• DATASET EXTRACT:

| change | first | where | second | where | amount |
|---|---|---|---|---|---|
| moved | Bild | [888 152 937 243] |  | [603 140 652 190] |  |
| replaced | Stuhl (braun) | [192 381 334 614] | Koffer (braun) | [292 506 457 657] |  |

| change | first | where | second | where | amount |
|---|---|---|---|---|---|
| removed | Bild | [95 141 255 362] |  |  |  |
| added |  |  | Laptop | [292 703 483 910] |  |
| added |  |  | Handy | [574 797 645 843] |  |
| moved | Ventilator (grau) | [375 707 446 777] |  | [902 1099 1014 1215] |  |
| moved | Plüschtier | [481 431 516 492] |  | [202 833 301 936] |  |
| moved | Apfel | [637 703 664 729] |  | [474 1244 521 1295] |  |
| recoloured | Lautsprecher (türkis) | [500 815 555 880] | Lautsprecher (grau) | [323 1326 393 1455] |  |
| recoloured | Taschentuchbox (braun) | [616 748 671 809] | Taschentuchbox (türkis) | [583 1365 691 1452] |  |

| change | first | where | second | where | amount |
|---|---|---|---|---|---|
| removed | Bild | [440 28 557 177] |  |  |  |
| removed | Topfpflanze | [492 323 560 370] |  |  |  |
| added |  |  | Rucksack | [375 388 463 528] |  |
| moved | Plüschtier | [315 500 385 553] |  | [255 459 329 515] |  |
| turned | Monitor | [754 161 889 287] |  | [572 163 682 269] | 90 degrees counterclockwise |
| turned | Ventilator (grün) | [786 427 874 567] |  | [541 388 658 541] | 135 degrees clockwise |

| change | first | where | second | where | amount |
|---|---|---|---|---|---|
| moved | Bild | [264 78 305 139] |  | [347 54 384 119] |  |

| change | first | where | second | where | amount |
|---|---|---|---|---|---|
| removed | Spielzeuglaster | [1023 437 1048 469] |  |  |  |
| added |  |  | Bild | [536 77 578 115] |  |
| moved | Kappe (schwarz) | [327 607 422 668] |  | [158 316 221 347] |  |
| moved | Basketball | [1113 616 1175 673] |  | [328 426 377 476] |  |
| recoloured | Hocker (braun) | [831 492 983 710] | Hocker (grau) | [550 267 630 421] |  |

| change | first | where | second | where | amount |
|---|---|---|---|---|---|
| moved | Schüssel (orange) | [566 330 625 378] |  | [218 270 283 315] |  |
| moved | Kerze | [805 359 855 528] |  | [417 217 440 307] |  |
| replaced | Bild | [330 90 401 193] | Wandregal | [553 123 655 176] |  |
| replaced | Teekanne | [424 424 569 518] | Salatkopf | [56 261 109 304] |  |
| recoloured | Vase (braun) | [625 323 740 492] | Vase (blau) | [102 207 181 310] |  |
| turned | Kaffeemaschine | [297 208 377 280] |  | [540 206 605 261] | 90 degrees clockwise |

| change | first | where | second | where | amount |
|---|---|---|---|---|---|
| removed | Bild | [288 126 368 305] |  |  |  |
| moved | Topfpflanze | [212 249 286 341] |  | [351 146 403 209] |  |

• WHAT TO WORK ON: In the listing above, start at the line with "recoloured | Hocker", go on through the line with "moved | Schüssel", and copy each of those lines exactly; leave out all the rest.

• SOLVED EXERCISE:
| recoloured | Hocker (braun) | [831 492 983 710] | Hocker (grau) | [550 267 630 421] |  |

| change | first | where | second | where | amount |
|---|---|---|---|---|---|
| moved | Schüssel (orange) | [566 330 625 378] |  | [218 270 283 315] |  |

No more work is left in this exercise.